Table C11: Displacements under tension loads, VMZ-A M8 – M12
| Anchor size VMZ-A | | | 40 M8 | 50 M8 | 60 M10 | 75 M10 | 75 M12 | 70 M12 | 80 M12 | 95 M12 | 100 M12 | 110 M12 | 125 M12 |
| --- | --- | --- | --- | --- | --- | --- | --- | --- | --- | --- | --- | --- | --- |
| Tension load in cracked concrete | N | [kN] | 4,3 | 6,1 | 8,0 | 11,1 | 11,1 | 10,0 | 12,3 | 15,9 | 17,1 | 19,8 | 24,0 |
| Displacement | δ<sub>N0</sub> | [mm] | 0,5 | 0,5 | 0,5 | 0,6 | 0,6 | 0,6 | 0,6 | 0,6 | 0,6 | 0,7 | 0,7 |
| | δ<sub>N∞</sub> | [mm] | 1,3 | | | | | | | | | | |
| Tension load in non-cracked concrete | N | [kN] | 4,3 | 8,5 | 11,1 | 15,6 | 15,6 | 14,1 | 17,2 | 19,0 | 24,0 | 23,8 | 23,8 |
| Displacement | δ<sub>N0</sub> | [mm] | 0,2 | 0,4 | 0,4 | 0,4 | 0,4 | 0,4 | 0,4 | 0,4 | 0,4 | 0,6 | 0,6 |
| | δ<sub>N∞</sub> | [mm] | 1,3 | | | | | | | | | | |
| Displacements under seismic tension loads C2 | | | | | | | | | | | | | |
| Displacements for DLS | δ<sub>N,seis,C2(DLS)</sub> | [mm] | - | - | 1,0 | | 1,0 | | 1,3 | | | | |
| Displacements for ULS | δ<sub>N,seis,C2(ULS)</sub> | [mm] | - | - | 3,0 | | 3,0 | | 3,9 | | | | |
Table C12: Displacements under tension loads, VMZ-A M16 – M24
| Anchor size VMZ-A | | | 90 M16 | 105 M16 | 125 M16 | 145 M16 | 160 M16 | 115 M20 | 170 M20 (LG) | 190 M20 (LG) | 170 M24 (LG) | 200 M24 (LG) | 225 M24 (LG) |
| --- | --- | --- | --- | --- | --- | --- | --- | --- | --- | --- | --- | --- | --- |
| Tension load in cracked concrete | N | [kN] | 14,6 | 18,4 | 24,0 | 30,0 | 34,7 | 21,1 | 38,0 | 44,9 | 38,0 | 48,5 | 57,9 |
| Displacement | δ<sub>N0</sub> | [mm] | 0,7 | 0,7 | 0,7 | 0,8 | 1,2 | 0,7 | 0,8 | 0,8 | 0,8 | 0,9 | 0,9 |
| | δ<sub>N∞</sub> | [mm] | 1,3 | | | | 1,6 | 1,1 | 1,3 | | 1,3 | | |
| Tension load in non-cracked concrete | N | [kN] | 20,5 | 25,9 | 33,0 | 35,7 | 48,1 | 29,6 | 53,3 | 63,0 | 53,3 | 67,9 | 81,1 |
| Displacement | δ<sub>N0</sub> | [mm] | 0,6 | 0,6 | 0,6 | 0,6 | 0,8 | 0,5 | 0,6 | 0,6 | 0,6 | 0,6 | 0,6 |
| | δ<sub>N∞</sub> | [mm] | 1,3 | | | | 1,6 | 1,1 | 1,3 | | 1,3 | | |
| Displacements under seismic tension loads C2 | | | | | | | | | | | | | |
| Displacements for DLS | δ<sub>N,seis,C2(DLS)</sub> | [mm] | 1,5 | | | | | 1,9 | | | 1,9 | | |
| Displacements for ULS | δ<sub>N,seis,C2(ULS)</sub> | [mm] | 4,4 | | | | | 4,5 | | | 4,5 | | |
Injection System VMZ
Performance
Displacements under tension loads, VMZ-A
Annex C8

=== What this task involves ===
Every record shown above must be echoed exactly.

=== Written solution ===
Table C11: Displacements under tension loads, VMZ-A M8 – M12
| Anchor size VMZ-A | | | 40 M8 | 50 M8 | 60 M10 | 75 M10 | 75 M12 | 70 M12 | 80 M12 | 95 M12 | 100 M12 | 110 M12 | 125 M12 |
| --- | --- | --- | --- | --- | --- | --- | --- | --- | --- | --- | --- | --- | --- |
| Tension load in cracked concrete | N | [kN] | 4,3 | 6,1 | 8,0 | 11,1 | 11,1 | 10,0 | 12,3 | 15,9 | 17,1 | 19,8 | 24,0 |
| Displacement | δ<sub>N0</sub> | [mm] | 0,5 | 0,5 | 0,5 | 0,6 | 0,6 | 0,6 | 0,6 | 0,6 | 0,6 | 0,7 | 0,7 |
| | δ<sub>N∞</sub> | [mm] | 1,3 | | | | | | | | | | |
| Tension load in non-cracked concrete | N | [kN] | 4,3 | 8,5 | 11,1 | 15,6 | 15,6 | 14,1 | 17,2 | 19,0 | 24,0 | 23,8 | 23,8 |
| Displacement | δ<sub>N0</sub> | [mm] | 0,2 | 0,4 | 0,4 | 0,4 | 0,4 | 0,4 | 0,4 | 0,4 | 0,4 | 0,6 | 0,6 |
| | δ<sub>N∞</sub> | [mm] | 1,3 | | | | | | | | | | |
| Displacements under seismic tension loads C2 | | | | | | | | | | | | | |
| Displacements for DLS | δ<sub>N,seis,C2(DLS)</sub> | [mm] | - | - | 1,0 | | 1,0 | | 1,3 | | | | |
| Displacements for ULS | δ<sub>N,seis,C2(ULS)</sub> | [mm] | - | - | 3,0 | | 3,0 | | 3,9 | | | | |
Table C12: Displacements under tension loads, VMZ-A M16 – M24
| Anchor size VMZ-A | | | 90 M16 | 105 M16 | 125 M16 | 145 M16 | 160 M16 | 115 M20 | 170 M20 (LG) | 190 M20 (LG) | 170 M24 (LG) | 200 M24 (LG) | 225 M24 (LG) |
| --- | --- | --- | --- | --- | --- | --- | --- | --- | --- | --- | --- | --- | --- |
| Tension load in cracked concrete | N | [kN] | 14,6 | 18,4 | 24,0 | 30,0 | 34,7 | 21,1 | 38,0 | 44,9 | 38,0 | 48,5 | 57,9 |
| Displacement | δ<sub>N0</sub> | [mm] | 0,7 | 0,7 | 0,7 | 0,8 | 1,2 | 0,7 | 0,8 | 0,8 | 0,8 | 0,9 | 0,9 |
| | δ<sub>N∞</sub> | [mm] | 1,3 | | | | 1,6 | 1,1 | 1,3 | | 1,3 | | |
| Tension load in non-cracked concrete | N | [kN] | 20,5 | 25,9 | 33,0 | 35,7 | 48,1 | 29,6 | 53,3 | 63,0 | 53,3 | 67,9 | 81,1 |
| Displacement | δ<sub>N0</sub> | [mm] | 0,6 | 0,6 | 0,6 | 0,6 | 0,8 | 0,5 | 0,6 | 0,6 | 0,6 | 0,6 | 0,6 |
| | δ<sub>N∞</sub> | [mm] | 1,3 | | | | 1,6 | 1,1 | 1,3 | | 1,3 | | |
| Displacements under seismic tension loads C2 | | | | | | | | | | | | | |
| Displacements for DLS | δ<sub>N,seis,C2(DLS)</sub> | [mm] | 1,5 | | | | | 1,9 | | | 1,9 | | |
| Displacements for ULS | δ<sub>N,seis,C2(ULS)</sub> | [mm] | 4,4 | | | | | 4,5 | | | 4,5 | | |
Injection System VMZ
Performance
Displacements under tension loads, VMZ-A
Annex C8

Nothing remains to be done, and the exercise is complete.